> _TASKS TO COMPLETE_
(1) List every planet that the philosophy-of-science text names, including any hypothetical one.
(2) Please rewrite the paragraph in the philosophy-of-science text that begins "Note that this means that there is an asymmetry" as a short bulleted list that keeps its main points.

AB recounts the famous one where Uranus’ odd (apparently non Newtonian) orbit begats Neptune, which in turn begats Vulcan to explain Mercury’s perihelion which finally fails when General Relativity replaces Newton. AB notes that each historical move makes sense and that looking for Neptune (victory!) and looking for Vulcan (failure!) were both rational despite the different outcomes. Of course, with hindsight, Neptune is a bold prediction that strengthens the theory and Vulcan turns out to have been just an unfortunate wrong turn. But Vulcan did not lead to people jumping the Newtonian ship. Rather “astronomers of the time collectively shrugged and moved on” (4). And rightly so. Do you really want to give up Newton just because Vulcan was impossible to spot? What then do you do with all the other stuff it does explain?
Note that this means that there is an asymmetry between potentially falsifying experiments that succeed and those that don’t. The former are declared as triumphs of the scientific will, while the latter are quietly shelved and de-emphasized (or, more accurately, added to the ledger of anomalies that a discipline collects as targets for yet unknown superior explanations yet to come). No reason to show these off in public and take the shine from the powerful rational methods of scientific inquiry.
Of course, one might eventually hit the jackpot and find the anomalies resolved with the right new theory. Mercury was a feather in General Relativity’s cap. And well it should have been, for it allowed us to dump Vulcan and replace it with a story that allowed us to also keep all the good parts of Newton. So yes exceptions prove the rule in the sense that Newtonian exceptions prove (justify) Relativity’s rules.
AB provides other examples, one of the best being Pauli’s proposal to save the Law of the Conservation of Energy via the neutrino. It took over 25 years to prove him right (it’s good to have descendants like Fermi who get interested in your ideas). But what is interesting is not merely the long wait time, but why it took so long: the neutrino had no properties at the time that Pauli proposed it that could have allowed it to be detected. So when Pauli proposed it, the theory was unfalsifiable because its basics were unobservable. But, as history shows, wait 25 years and who knows what unobservables might become detectable. As AB again, rightly, puts it (5):
It’s certainly true that observation plays a crucial role in science. But this doesn’t mean that scientific theories have to deal exclusively in observable things. For one, the line between the observable and unobservable is blurry – what was once ‘unobservable’ can become ‘observable’, as the neutrino shows. Sometimes, a theory that postulates the imperceptible has proven to be the right theory, and is accepted as correct long before anyone devises a way to see those things.
Not only is ‘observable’ irreparably vague, but MSers also often make a second more extreme demand concerning its applicability. They require theory to only postulate constructs with directly observable magnitudes. Laws of nature then simply relate “directly observable quantities” and make no reference “to anything unobservable at all” (6). This was essentially Mach’s views and, in hindsight, they served to hamstring scientific insight. For example, as AB notes, Mach opposed atomic theory as unscientific. Why? Well you cannot “see” atoms. Of course, as many pointed out, there is lots to be gained by postulating them (e.g. you can derive the principles of thermodynamics and explain Brownian motion). But this was not good enough for Mach, nor for current day MSers. So how did Mach’s views hold up? Well, it cost Walter Kaufman a Nobel Prize apparently and might have led to Boltzmann’s suicide, but aside from that it did not do any real damage because the scientific community largely ignored Mach’s injunctions.

> _EXTRACTED MATERIAL_
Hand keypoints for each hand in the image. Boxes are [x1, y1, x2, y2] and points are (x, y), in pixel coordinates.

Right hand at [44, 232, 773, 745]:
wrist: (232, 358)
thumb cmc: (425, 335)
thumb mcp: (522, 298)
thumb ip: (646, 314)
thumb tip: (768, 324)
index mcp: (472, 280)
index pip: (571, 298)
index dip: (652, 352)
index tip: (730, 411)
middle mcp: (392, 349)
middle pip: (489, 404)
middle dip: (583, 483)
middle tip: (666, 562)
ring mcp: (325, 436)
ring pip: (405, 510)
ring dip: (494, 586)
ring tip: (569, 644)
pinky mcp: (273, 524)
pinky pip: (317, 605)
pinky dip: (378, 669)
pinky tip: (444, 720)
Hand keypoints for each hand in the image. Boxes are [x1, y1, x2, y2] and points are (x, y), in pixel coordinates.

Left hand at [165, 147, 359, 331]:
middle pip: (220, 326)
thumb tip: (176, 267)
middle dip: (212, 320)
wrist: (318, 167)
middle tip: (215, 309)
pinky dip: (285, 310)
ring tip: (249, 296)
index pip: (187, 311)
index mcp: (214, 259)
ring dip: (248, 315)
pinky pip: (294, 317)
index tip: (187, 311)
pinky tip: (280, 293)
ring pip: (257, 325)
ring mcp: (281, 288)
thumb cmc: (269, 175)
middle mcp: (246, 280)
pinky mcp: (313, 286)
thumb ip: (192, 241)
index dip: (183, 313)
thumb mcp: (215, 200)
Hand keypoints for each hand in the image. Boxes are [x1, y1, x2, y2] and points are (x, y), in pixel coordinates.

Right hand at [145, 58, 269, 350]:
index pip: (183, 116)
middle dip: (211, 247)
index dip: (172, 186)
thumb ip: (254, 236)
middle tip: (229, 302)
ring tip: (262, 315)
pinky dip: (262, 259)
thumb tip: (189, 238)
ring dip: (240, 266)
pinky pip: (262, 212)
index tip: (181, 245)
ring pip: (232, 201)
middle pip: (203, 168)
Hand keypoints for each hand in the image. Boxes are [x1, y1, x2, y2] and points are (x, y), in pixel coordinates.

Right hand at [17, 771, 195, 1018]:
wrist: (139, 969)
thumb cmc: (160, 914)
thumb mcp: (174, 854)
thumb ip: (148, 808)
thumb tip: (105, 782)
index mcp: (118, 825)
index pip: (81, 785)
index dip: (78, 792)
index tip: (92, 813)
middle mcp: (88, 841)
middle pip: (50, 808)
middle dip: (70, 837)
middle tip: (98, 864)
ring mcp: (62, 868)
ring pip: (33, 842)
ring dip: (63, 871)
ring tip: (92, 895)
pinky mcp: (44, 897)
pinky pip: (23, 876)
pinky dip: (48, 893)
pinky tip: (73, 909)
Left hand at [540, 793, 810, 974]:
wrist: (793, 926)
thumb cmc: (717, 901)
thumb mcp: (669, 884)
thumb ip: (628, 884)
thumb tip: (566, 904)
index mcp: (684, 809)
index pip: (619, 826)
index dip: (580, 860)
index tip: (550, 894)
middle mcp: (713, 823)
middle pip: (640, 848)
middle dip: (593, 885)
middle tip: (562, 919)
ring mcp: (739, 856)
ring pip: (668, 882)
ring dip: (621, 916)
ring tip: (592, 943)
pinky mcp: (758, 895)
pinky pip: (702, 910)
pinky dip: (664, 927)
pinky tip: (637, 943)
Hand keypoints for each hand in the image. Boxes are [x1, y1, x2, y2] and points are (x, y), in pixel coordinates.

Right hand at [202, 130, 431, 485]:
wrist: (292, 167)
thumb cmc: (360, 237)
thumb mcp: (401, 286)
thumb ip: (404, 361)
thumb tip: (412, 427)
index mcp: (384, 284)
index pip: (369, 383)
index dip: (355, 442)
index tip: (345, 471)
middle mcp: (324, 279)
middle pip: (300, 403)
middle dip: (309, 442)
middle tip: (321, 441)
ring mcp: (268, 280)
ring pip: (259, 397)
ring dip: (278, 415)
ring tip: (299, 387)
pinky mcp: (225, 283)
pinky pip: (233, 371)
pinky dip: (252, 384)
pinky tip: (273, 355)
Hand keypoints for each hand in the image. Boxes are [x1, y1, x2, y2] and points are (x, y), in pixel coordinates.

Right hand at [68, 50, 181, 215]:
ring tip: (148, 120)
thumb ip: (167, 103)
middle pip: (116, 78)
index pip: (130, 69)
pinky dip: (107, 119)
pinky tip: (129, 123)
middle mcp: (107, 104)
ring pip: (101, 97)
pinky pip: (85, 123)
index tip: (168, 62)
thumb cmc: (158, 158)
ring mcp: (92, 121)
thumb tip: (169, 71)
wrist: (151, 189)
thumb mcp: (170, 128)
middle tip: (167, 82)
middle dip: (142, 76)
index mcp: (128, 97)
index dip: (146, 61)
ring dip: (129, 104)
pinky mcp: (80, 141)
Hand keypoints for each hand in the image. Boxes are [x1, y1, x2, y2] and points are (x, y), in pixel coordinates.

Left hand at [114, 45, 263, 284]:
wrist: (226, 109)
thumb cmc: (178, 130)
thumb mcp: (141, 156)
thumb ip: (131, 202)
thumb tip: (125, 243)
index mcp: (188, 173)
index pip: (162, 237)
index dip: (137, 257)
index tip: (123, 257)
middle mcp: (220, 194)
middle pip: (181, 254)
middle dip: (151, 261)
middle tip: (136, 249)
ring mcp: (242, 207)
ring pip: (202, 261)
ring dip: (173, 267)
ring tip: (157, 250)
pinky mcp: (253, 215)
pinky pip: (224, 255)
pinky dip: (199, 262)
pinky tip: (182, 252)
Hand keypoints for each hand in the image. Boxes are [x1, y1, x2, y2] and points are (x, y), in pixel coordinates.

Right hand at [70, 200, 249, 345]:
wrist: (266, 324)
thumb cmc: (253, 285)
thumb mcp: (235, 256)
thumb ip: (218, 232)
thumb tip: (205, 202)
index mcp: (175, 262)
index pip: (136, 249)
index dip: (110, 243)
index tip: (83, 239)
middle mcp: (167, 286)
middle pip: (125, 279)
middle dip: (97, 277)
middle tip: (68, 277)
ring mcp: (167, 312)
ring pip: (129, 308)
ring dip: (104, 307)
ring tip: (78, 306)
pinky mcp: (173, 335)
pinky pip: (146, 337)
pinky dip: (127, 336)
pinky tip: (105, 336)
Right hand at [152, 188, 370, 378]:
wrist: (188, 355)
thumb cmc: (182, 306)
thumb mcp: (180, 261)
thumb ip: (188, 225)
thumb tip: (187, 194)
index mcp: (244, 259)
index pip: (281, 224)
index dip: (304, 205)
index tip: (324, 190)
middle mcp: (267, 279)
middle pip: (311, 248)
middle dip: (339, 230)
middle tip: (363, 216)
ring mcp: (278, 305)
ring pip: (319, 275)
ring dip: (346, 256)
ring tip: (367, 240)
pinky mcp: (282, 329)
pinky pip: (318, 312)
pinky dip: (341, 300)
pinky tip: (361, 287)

> _SOLUTIONS TO EACH TASK_
(1) Uranus, Neptune, Vulcan, Mercury

(2)
- Potentially falsifying experiments that succeed and those that don't are treated asymmetrically.
- Successful ones are declared triumphs of the scientific will.
- Unsuccessful ones are quietly shelved and de-emphasized. More accurately, they are added to a discipline's ledger of anomalies, which serve as targets for superior explanations yet to come.
- There is no reason to show the failures off in public and take the shine from the rational methods of scientific inquiry.